Un mois après  les effroyables massacres perpétrés par le djihadisme de la terreur à Charlie hebdo et à Montrouge, il est nécessaire de tirer les leçons de ces événements pour l’Afrique noire  qui s’était sentie  à juste titre concernée et avait pris position. La lutte contre le djihadisme de la terreur est en effet  un combat pour la survie de la République et de la Démocratie. Elle est aussi un combat contre les politiques de prédation qui génèrent les djihadismes de la terreur, les divers sécessionnismes et les replis défensifs meurtriers sur les identités confessionnelles et ethniques.

En Afrique noire, les marches républicaines spontanées du 11 janvier 2015 furent celles de la défense de l’ordre républicain et de la Démocratie contre les  dictatures  confessionnelles et ethniques! On a marché pour sauvegarder le modèle républicain et démocratique pluraliste et pour rejeter les autocraties, les  modèles politiques homogénéisants, ségrégationnistes et les politiques prédatrices qui vont avec. On a marché pour défendre la dignité humaine et le respect des droits humains  contre  les massacres et les inhumanités perpétrées par les diverses dictatures du continent. On a marché pour rappeler l’urgence d’une intervention internationale contre le djihadisme de la terreur au Nigeria et ailleurs en Afrique. On a marché pour défendre les valeurs de la liberté contre celles de l’oppression et de l’asservissement.

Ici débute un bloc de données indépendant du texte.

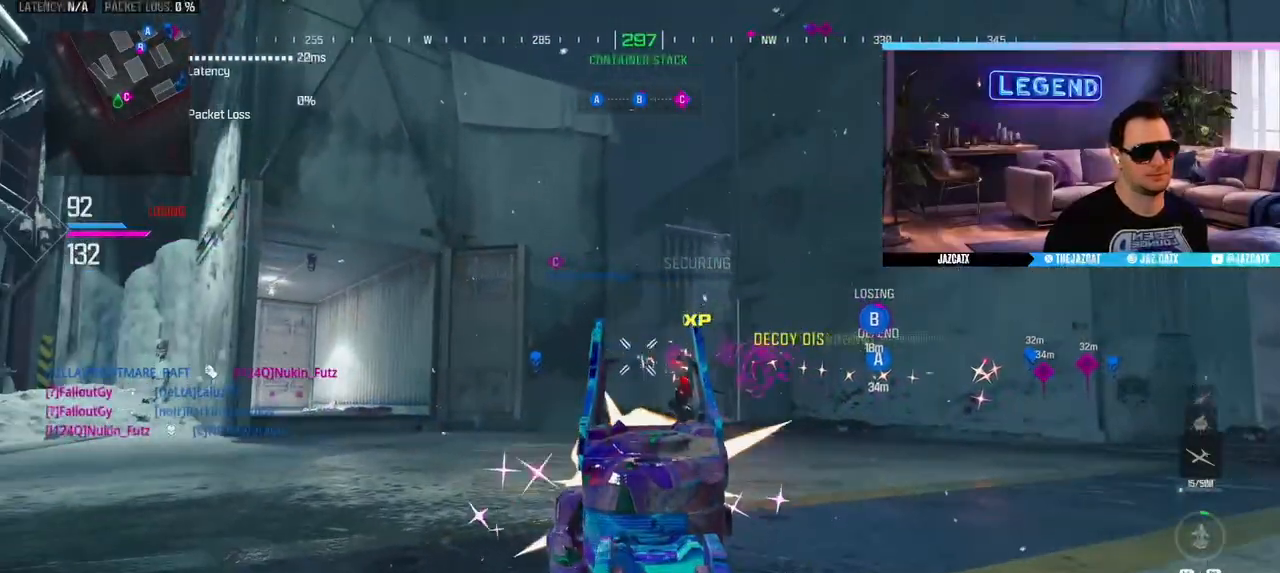
{"buttons": ["L2", "R2"], "left_stick": "center", "right_stick": "down", "events": []}
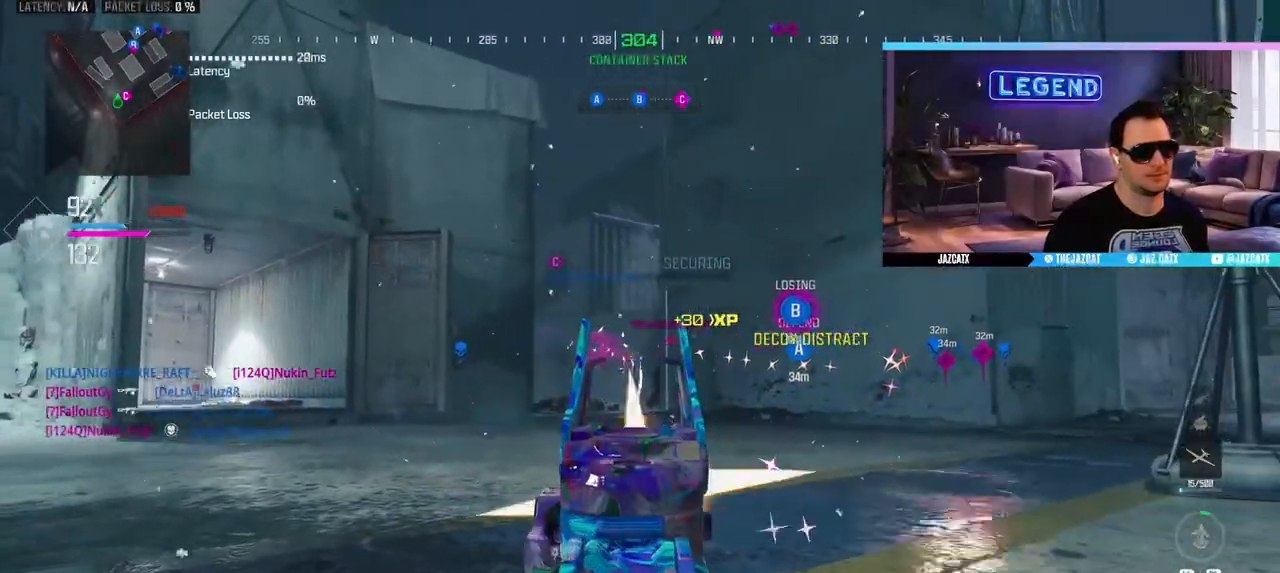
{"buttons": ["L2"], "left_stick": "center", "right_stick": "down", "events": [[33, "R2", "up"], [100, "right_stick", "center"], [117, "L2", "up"], [150, "L1", "down"], [217, "L1", "up"], [283, "L2", "down"], [283, "right_stick", "down"]]}
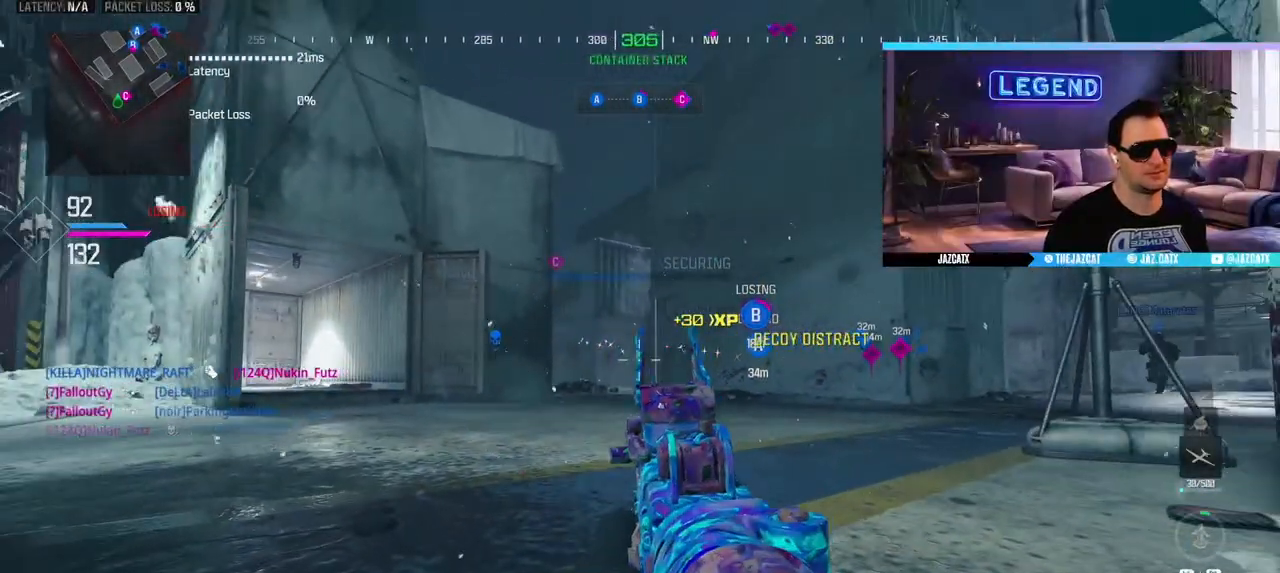
{"buttons": ["L2"], "left_stick": "center", "right_stick": "right", "events": [[383, "L2", "up"], [383, "right_stick", "center"], [433, "right_stick", "right"], [500, "L2", "down"]]}
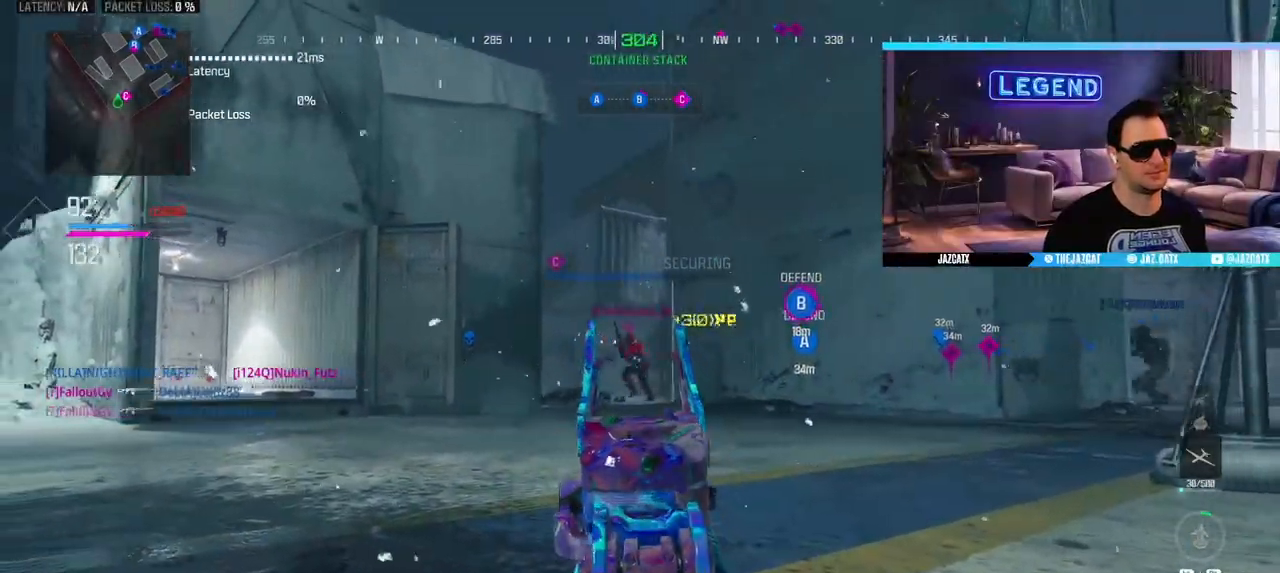
{"buttons": ["L2", "R1"], "left_stick": "center", "right_stick": "down", "events": [[83, "right_stick", "down"], [233, "L2", "up"], [233, "right_stick", "left"], [333, "L2", "down"], [333, "right_stick", "down"], [500, "R1", "down"]]}
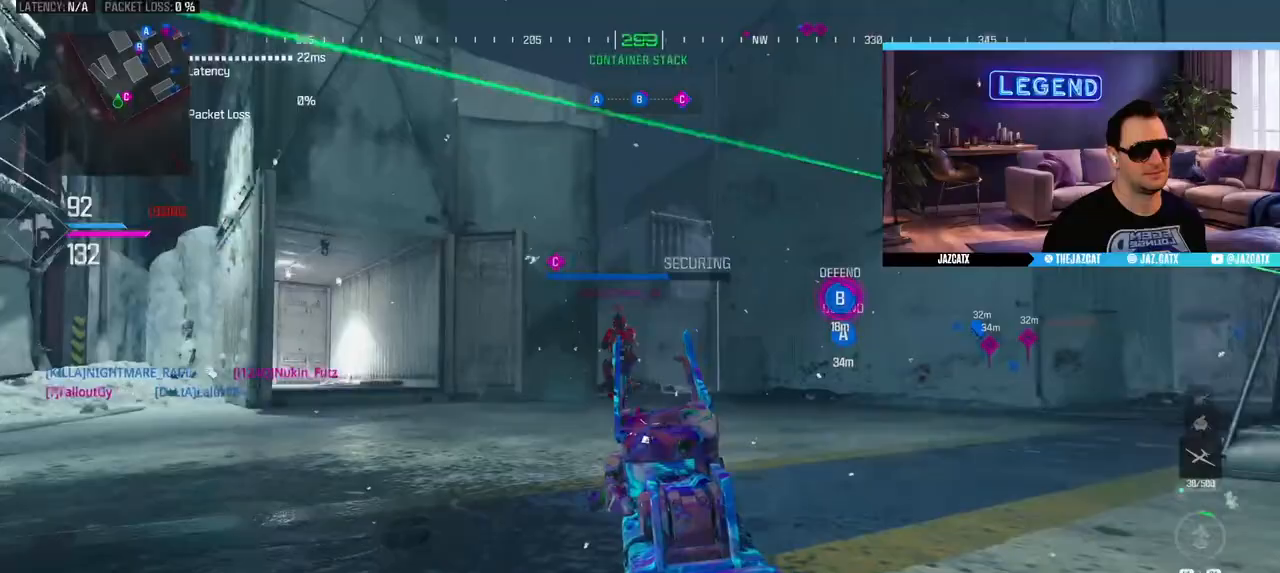
{"buttons": ["L2", "R2"], "left_stick": "center", "right_stick": "down", "events": [[50, "R1", "up"], [50, "R2", "down"]]}
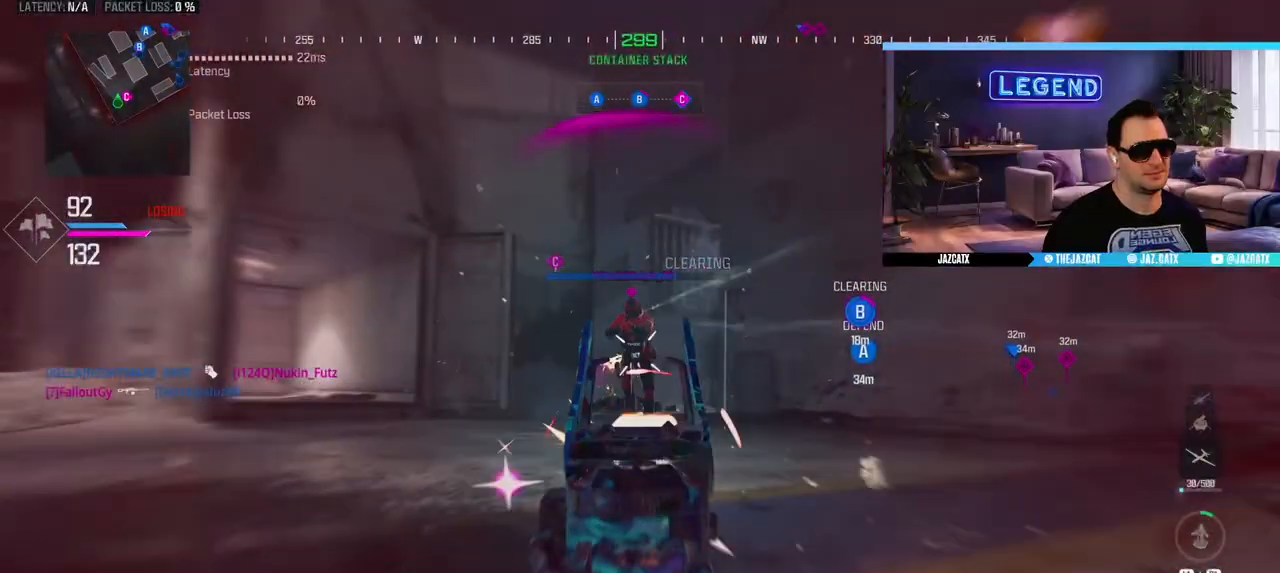
{"buttons": [], "left_stick": "center", "right_stick": "center", "events": [[267, "L2", "up"], [267, "right_stick", "center"], [283, "R2", "up"]]}
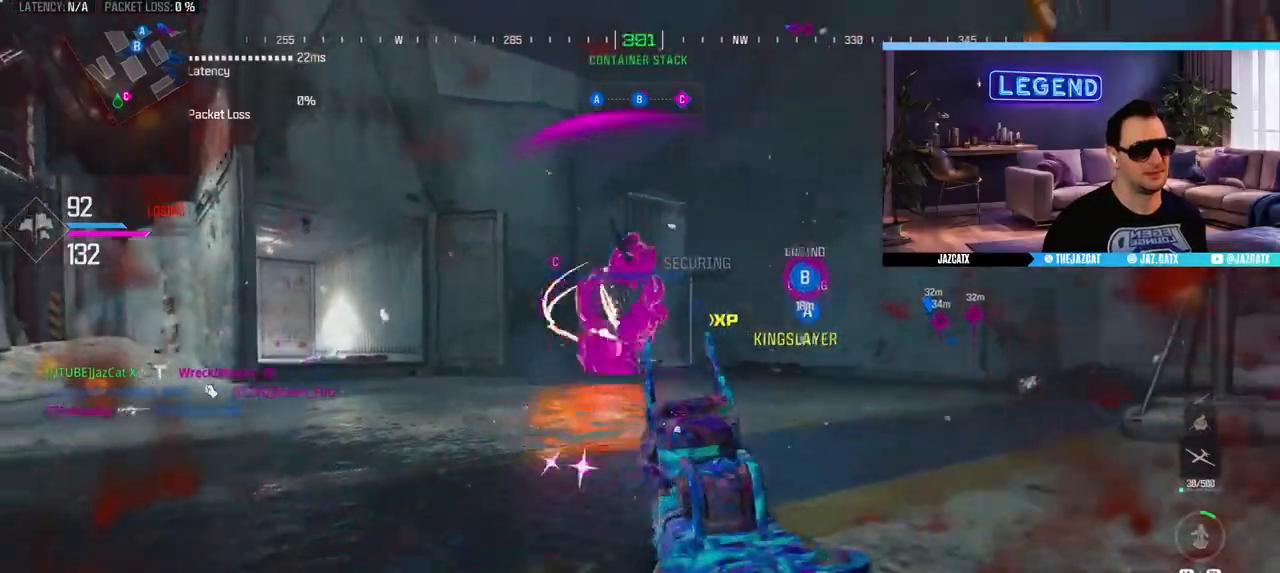
{"buttons": [], "left_stick": "center", "right_stick": "center", "events": []}
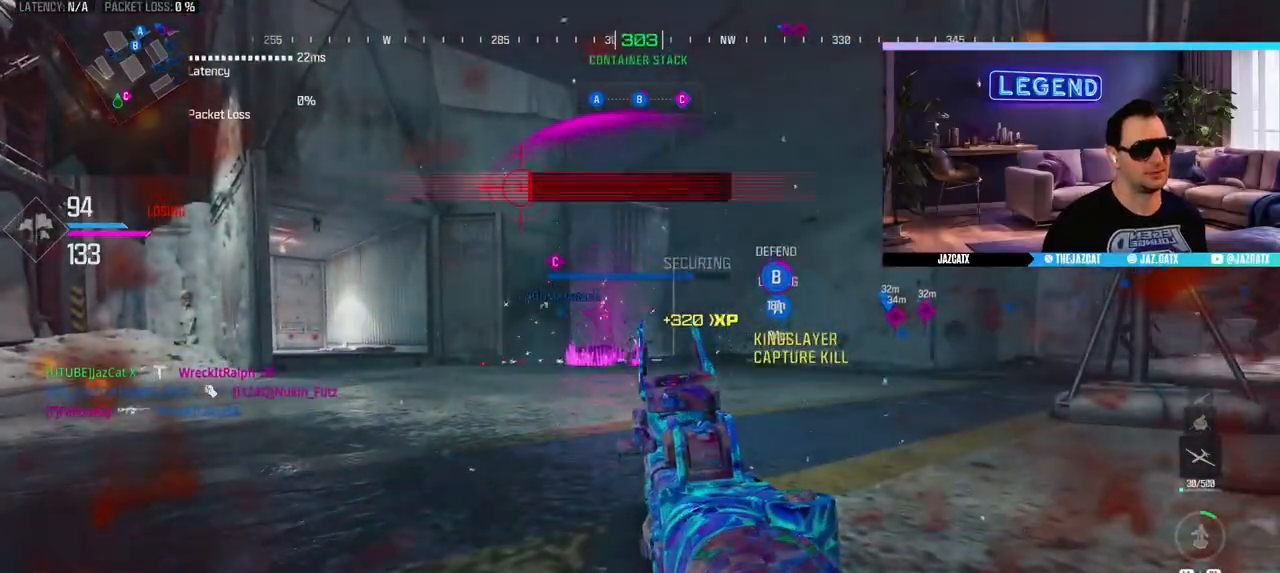
{"buttons": [], "left_stick": "center", "right_stick": "left", "events": [[83, "L2", "down"], [83, "right_stick", "down"], [467, "L2", "up"], [500, "right_stick", "left"]]}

Mais, en Afrique Noire, la mobilisation républicaine spontanée qui avait soulevé les populations dans de nombreux pays est cependant retombée. A travers des manifestations anti-Charlie-hebdo, une problématique de défense identitaire de type confessionnel s’est substituée  à la problématique  républicaine, démocratique, humaniste et morale qui inspirait la mobilisation contre le djihadisme de la terreur de boko haram.